Pathology runs on stains. A hematoxylin and eosin (H&E) section reveals tissue architecture. An immunohistochemistry (IHC) preparation localizes a specific protein. An immunofluorescence (IF) panel multiplexes many markers at once. Each stain takes time, costs money, and consumes tissue.
Virtual staining is the use of machine learning to generate one stain from another. Train a model on paired images of the same tissue stained two ways, and it learns to predict the second stain from the first. Once trained, the model can be applied to images of new specimens, producing predicted stain images in seconds, with no reagents and no additional tissue.
The technique is not new in principle. Early work in the late 2010s established that generative neural networks could learn convincing mappings between modalities, first transforming unstained autofluorescence images into virtual H&E. Subsequent work extended the approach to other transitions, including H&E to special stains and H&E to multiplexed immunofluorescence. The broader literature tracks its rapid maturation.
How it works
A virtual staining model is a supervised image-to-image translation network. The standard training recipe pairs co-registered images from two staining modalities, for example an H&E section and a serial section stained for the same protein by IHC, or an unstained autofluorescence image and the H&E from the same slide after staining. The network learns to map one modality to the other, typically using a generative architecture such as a U-Net trained with an adversarial loss, a diffusion model, or more recently a transformer-based model.
The crux of the problem is pairing. Truly perfect pairing is rare in clinical practice because the staining process modifies the tissue. Most groups use serial sections with computational registration to align them. Some groups stain, image, destain, and restain the same section, which is harder but produces tighter pairs.
Once trained, inference is trivial. An unseen image goes in, a predicted stain image comes out. A model that took weeks to train can stain a slide in under a second.
Why it matters
The advantages of virtual staining cluster into four categories.
Cost. Traditional IHC and IF are expensive per slide in reagent and labor. A virtual stain costs only the compute used at inference, a tiny fraction of that. For research at scale, the difference is decisive. A large cohort that would be prohibitively expensive to stain physically can be virtually stained for a trivial cost.
Speed. An IHC protocol takes hours to days from sectioning to readable slide, and multiplexed IF can take longer still. A virtual stain runs in seconds. This collapses the iteration cycle for research questions that depend on staining many specimens with many markers.
Tissue preservation. Rare and irreplaceable specimens (pediatric tumors, autopsy material, biobanked cohorts from rare diseases) cannot be re-sectioned indefinitely. Each physical stain consumes tissue. A virtual stain consumes none. The original slide is preserved and can be virtually re-stained for any marker the model supports.
Retroactive analysis. Large public archives hold vast amounts of H&E imagery from many patients. These specimens are typically no longer accessible for new physical staining. Virtual staining permits retrospective marker analysis on these archives, opening cohorts that were previously closed to molecular pathology questions.
Underneath these four advantages is a more structural point.
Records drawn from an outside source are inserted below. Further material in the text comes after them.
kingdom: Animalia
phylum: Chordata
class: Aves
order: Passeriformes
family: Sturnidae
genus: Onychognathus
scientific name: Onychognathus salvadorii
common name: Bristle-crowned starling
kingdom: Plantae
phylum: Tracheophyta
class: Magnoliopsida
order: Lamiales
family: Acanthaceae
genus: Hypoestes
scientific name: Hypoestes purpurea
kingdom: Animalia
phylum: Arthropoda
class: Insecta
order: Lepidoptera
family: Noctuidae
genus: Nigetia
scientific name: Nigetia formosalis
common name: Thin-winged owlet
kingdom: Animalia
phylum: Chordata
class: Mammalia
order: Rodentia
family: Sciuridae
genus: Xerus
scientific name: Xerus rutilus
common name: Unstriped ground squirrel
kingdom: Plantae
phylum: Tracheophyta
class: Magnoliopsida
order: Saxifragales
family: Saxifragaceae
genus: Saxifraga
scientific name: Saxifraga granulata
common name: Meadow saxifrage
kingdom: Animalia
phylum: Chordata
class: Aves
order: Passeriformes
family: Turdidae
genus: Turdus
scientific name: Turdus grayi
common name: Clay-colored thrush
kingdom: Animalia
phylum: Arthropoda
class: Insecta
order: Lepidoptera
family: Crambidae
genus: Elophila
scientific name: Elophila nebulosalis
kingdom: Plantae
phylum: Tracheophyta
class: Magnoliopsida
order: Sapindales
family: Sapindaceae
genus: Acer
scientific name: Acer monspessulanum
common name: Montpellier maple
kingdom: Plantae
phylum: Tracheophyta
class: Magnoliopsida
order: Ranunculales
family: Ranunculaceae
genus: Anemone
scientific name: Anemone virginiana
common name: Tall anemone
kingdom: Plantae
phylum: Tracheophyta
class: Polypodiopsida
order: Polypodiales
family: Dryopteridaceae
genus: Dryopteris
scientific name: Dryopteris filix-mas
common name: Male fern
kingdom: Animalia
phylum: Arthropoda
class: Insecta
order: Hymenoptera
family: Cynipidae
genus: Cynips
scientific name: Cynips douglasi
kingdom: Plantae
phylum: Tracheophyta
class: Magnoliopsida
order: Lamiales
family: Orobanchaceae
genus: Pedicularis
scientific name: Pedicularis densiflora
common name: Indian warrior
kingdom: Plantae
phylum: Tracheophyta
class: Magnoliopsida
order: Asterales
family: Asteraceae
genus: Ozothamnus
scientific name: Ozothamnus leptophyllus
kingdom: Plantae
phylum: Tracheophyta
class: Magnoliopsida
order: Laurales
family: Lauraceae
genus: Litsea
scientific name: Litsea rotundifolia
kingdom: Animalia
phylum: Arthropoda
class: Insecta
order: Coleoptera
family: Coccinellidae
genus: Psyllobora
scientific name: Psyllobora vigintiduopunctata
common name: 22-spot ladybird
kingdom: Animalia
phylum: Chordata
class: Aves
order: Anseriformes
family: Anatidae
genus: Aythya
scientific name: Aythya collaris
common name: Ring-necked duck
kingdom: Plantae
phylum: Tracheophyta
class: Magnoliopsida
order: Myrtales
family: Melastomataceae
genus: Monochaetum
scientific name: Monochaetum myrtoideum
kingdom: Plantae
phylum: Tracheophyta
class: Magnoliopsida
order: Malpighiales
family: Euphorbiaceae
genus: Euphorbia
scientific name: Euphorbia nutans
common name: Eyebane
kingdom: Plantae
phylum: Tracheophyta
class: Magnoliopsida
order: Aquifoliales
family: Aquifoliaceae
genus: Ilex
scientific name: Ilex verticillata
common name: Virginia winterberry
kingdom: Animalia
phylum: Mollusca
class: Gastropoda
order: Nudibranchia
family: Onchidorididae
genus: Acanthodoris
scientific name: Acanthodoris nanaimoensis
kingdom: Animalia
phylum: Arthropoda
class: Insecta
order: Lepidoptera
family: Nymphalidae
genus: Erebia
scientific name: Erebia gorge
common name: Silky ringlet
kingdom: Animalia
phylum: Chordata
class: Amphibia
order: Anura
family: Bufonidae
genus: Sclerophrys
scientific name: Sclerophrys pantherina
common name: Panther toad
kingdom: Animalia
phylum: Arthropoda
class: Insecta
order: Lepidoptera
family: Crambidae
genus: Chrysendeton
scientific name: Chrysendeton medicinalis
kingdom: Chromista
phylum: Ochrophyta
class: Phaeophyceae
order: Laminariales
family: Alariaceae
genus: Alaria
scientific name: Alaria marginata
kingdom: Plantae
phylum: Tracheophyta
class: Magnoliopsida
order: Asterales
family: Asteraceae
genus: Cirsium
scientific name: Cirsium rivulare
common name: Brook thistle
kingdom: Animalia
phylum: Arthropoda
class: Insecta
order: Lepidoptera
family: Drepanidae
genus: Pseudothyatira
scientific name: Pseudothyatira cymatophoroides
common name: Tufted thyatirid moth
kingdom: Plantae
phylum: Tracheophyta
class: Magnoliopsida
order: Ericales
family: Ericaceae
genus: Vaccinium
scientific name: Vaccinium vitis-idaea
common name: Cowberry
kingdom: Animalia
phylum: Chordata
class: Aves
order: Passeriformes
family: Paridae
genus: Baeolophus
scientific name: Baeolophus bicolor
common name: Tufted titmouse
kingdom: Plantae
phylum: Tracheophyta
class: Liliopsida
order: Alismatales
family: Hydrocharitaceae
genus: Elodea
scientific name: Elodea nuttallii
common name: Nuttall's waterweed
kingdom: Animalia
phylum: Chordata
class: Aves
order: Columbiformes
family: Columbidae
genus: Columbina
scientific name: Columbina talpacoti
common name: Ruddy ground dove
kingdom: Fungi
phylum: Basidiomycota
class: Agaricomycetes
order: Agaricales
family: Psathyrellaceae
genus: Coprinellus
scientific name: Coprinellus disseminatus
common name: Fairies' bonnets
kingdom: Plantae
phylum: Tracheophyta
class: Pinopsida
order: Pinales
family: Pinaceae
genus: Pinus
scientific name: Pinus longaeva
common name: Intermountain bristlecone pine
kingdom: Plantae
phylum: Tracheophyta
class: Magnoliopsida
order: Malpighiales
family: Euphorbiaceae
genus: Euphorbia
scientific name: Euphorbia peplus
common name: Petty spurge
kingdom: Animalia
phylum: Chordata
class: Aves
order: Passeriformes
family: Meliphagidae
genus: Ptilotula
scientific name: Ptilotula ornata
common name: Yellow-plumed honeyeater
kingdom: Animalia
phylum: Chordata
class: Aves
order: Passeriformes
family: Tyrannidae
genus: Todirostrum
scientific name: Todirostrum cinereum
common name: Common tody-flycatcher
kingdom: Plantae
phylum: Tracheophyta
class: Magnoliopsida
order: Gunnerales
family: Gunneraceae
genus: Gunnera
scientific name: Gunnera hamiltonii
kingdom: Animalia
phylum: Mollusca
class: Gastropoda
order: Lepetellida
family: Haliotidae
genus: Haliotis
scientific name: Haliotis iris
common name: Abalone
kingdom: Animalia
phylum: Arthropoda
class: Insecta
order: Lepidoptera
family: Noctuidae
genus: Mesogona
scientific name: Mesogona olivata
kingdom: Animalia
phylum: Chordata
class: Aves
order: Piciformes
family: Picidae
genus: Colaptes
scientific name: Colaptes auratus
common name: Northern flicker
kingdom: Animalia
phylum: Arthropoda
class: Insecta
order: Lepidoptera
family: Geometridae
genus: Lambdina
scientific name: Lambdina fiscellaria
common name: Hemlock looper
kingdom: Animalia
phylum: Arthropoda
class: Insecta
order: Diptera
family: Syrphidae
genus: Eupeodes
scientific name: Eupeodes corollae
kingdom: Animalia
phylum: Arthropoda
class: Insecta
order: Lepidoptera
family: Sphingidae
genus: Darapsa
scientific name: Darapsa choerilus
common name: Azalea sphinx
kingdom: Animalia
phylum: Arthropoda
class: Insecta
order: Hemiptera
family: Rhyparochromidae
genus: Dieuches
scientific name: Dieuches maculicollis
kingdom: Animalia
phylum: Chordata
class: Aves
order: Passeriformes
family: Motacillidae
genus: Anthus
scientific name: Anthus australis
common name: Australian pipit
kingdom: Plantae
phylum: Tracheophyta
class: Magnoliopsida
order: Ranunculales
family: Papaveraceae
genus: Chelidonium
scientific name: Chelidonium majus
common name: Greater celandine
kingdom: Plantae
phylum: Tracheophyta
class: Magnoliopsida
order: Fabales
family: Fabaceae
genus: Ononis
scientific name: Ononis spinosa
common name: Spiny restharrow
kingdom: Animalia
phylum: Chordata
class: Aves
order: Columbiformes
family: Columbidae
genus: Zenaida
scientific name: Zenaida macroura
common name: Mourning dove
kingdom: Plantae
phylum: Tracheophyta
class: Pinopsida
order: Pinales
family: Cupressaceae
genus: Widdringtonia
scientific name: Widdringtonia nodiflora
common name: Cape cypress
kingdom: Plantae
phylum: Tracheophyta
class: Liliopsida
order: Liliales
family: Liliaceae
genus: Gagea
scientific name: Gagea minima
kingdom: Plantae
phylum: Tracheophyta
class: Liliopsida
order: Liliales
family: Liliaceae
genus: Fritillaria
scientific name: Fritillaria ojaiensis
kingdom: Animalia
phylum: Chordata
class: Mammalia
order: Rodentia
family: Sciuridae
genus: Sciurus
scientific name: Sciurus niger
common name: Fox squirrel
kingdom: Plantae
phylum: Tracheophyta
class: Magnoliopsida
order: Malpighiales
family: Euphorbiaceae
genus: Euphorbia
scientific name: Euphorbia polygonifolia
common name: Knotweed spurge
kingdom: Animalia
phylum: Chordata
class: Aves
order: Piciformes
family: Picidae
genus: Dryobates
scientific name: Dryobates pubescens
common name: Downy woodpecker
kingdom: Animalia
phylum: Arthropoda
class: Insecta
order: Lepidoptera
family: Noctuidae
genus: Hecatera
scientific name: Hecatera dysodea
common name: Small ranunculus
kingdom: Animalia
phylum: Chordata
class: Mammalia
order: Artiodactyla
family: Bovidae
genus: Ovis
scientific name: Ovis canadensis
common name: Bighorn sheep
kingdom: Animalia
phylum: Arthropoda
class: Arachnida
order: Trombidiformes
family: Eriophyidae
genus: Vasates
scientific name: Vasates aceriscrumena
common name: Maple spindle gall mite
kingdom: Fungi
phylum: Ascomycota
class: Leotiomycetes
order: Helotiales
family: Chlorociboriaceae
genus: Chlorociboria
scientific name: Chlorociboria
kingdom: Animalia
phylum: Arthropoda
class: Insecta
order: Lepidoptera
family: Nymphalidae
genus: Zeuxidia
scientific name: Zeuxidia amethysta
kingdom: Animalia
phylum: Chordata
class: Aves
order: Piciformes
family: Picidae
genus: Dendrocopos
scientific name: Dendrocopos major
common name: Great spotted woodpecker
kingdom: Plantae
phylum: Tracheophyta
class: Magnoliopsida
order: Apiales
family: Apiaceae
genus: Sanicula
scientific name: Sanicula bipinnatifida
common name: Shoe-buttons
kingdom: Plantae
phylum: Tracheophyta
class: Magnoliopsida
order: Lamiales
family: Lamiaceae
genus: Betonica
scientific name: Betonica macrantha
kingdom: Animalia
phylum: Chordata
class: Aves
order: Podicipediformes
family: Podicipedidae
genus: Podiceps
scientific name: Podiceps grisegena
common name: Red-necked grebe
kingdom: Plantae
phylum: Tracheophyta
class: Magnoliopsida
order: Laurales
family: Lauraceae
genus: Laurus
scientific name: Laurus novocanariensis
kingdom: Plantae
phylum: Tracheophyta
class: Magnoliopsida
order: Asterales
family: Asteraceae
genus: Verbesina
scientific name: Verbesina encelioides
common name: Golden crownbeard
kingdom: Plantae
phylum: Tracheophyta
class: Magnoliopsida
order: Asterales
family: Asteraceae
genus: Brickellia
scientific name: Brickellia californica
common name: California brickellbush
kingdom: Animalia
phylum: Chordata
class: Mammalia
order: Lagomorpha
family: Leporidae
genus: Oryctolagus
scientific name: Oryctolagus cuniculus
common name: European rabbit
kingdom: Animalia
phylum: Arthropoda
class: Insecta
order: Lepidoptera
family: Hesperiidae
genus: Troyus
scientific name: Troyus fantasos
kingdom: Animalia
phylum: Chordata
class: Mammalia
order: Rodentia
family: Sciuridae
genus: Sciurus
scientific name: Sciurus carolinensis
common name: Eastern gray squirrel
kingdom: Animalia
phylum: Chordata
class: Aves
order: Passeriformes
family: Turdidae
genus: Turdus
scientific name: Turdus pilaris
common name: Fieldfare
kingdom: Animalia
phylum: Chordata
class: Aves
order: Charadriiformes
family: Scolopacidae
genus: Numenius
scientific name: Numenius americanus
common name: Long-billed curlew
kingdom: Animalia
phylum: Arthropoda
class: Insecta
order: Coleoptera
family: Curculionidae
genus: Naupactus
Physical staining is a per-slide, per-marker tax. Virtual staining converts that tax into a one-time training cost, after which marker imagery becomes a function call. The economics of pathology research change accordingly.
What virtual staining is not
The boundaries are worth stating explicitly. Virtual staining is not a primary diagnostic tool today. Regulatory pathways for AI-generated stains in clinical decision-making are immature, and most published models have been validated against ground-truth stains in research settings rather than deployed as standalone diagnostic outputs. The performance of any virtual stain is bounded by the quality and breadth of its training data, and out-of-distribution generalization remains the central open research problem in the field.
Pathologist review remains essential. Virtual staining accelerates research and broadens what is analyzable. It does not replace expert interpretation.
The open question
The hard problem is no longer whether a model can produce a convincing stain. It is whether the biological conclusions drawn from a predicted stain hold up against those drawn from a physical one. Validation studies that test exactly this are what will determine how far virtual staining can be trusted and how widely it can be used.
For researchers asking biological questions at scale, virtual staining is increasingly a practical route to markers that would otherwise be out of reach.